At face value this suggests that REITs are facing tough times ahead. Does this mean however that property is down and out?
As real assets, property has physical value tied to the land it occupies and linked to the ability to generate growing income over time. While a reduction in earnings for REITs is likely, the outlook for general equities is even more uncertain.
The claims on a business’s cashflow and the order in which it becomes a receivable to others is also important. For commercial real estate, leases are a legal obligation on a tenant’s business to pay rent ahead of any other payments to equity holders. This ‘prioritisation’ means that cashflows that fuel REITs distributions will be receivable by the REIT before becoming available for dividends in general equities. This is therefore an important consideration favouring retaining REIT exposure.
While the near-term outlook for REITs is one of uncertainty, the same goes for all asset classes. The lure of a wholesale rotation out of an asset class can be strong. However, persistence of return among asset classes is highly fickle. Predicting the path of return between asset classes is notoriously difficult to judge accurately. Switching asset allocation introduces the risk of mis-timing sudden market moves.
What goes for the major asset classes also holds for inter-asset class sectors. As an example, the following table shows the annual performance of each of the GICS sectors that make up the S&P/ASX 300 Index since the trough of the equities market in the GFC.
As can be seen, different sectors clearly moved at different speeds as the recovery phase kicked in. It is logical to expect that this time will be no different. Maintaining exposure to the different return drivers of an economy is just as important as a diversified portfolio of asset classes.
Given REITs have a strong income focus, in a world where the ‘lower for longer’ interest rates scenario has extended out to hitherto unforeseen levels, the merit of real estate remains intact. Post this crisis, we believe the demand for income generating assets will continue, if not actually increase.

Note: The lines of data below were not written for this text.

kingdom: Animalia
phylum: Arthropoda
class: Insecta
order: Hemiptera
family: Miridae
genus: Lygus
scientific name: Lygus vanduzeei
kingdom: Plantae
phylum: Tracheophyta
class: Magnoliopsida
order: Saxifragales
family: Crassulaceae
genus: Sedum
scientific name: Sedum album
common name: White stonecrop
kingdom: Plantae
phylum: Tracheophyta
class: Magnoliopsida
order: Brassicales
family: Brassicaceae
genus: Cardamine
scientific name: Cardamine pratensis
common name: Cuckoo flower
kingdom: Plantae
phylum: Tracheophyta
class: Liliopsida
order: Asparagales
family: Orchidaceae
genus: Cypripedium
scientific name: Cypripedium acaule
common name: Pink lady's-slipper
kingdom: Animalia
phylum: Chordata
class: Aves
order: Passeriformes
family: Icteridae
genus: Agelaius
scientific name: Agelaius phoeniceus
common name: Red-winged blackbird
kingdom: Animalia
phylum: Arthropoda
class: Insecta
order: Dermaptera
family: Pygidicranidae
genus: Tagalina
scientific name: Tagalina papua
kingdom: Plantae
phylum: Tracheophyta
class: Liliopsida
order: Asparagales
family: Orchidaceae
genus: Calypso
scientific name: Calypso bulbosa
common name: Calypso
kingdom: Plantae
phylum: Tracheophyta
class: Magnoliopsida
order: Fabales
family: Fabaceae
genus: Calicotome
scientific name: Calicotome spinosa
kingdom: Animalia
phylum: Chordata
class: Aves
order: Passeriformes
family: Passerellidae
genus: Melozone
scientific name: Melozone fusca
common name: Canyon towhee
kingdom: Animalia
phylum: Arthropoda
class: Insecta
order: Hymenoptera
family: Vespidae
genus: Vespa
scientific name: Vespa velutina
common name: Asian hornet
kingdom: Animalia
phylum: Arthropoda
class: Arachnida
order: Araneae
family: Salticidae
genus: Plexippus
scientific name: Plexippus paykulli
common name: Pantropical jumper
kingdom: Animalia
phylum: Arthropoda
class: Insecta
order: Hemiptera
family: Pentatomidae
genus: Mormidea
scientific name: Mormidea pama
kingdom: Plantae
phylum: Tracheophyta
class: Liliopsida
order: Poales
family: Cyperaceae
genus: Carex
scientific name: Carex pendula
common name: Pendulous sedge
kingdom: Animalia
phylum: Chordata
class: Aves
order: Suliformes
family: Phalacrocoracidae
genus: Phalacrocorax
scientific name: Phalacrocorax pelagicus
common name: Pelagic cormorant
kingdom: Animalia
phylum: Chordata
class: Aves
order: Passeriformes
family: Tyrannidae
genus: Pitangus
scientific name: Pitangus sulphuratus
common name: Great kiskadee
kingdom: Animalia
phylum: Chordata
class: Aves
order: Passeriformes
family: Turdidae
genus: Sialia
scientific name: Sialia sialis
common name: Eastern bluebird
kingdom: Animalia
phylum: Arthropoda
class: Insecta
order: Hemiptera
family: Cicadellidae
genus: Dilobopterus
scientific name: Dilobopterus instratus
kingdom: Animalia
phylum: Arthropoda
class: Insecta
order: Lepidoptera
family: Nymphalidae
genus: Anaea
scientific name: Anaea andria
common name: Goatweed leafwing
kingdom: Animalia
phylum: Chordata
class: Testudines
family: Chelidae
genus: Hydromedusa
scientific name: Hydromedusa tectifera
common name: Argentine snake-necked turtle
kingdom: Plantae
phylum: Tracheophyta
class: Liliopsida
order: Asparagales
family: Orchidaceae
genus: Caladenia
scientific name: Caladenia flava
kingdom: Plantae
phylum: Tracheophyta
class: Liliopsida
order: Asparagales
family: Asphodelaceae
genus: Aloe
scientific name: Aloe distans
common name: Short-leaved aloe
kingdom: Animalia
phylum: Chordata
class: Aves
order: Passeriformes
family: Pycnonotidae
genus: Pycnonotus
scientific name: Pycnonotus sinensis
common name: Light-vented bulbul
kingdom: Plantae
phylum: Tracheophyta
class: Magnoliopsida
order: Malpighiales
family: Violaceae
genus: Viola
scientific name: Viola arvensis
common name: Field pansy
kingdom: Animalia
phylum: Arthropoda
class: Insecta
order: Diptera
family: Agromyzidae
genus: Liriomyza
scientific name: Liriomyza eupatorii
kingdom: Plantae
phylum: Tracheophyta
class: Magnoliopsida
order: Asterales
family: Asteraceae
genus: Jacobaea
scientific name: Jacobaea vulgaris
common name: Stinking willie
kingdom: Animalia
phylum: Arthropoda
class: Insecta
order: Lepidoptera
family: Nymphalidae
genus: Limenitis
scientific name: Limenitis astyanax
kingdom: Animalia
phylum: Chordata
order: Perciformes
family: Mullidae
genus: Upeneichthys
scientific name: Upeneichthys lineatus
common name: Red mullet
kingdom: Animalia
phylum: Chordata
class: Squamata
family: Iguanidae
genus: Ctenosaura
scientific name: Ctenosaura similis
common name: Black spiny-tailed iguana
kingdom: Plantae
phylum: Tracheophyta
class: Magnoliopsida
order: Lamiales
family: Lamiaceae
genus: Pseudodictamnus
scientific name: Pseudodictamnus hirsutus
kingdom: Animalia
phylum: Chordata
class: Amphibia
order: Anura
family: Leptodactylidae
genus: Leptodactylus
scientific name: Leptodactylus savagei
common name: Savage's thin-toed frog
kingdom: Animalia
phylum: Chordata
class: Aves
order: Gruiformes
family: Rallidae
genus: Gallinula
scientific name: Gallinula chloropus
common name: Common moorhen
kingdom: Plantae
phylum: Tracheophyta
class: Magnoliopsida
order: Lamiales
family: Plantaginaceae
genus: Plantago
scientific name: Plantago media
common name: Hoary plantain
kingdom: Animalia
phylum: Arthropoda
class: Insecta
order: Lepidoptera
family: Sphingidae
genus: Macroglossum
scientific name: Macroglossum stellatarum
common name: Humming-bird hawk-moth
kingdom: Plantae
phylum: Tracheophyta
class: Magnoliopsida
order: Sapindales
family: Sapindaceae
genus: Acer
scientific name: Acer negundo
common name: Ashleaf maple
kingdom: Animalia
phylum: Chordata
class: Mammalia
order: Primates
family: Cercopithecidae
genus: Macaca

Income yields from REITs relative to general equities have historically been compelling. Although the short-term outlook for earnings is challenged, as discussed previously, this applies equally to REITs and equities.
The concentration across sectors and stocks within the AREIT Index has always been a challenge to be navigated. It is noticeable however that AREITs have consistently yielded higher than GREITs. When combined with AREITs ability to generate tax advantaged income, this makes a compelling argument to retain at least some exposure to AREITs as part of a portfolio’s overall allocation to property.
Despite the challenges COVID-19 is throwing at the real estate sector in the near term, businesses still require real estate as an operating platform as part of the value chain. It is too early to tell to what extent secular changes (which were already underway) will be fast tracked by these events. The rise of online retail, the increasing importance of logistics centres and greater demand for flexibility in office utilisation are all themes being accelerated by current events. Landlords are acutely aware of these changes and for the most part are pivoting to meet them. While there are undoubtedly some who will lose out, others stand to gain.
It is difficult to predict the extent and duration of the current viral outbreak. The key to robust portfolio management should be not to predict events, but to prepare for the unexpected. With the medium-term future for the global economy unclear, owning assets with an array of risk drivers, including REITs, should be advantageous.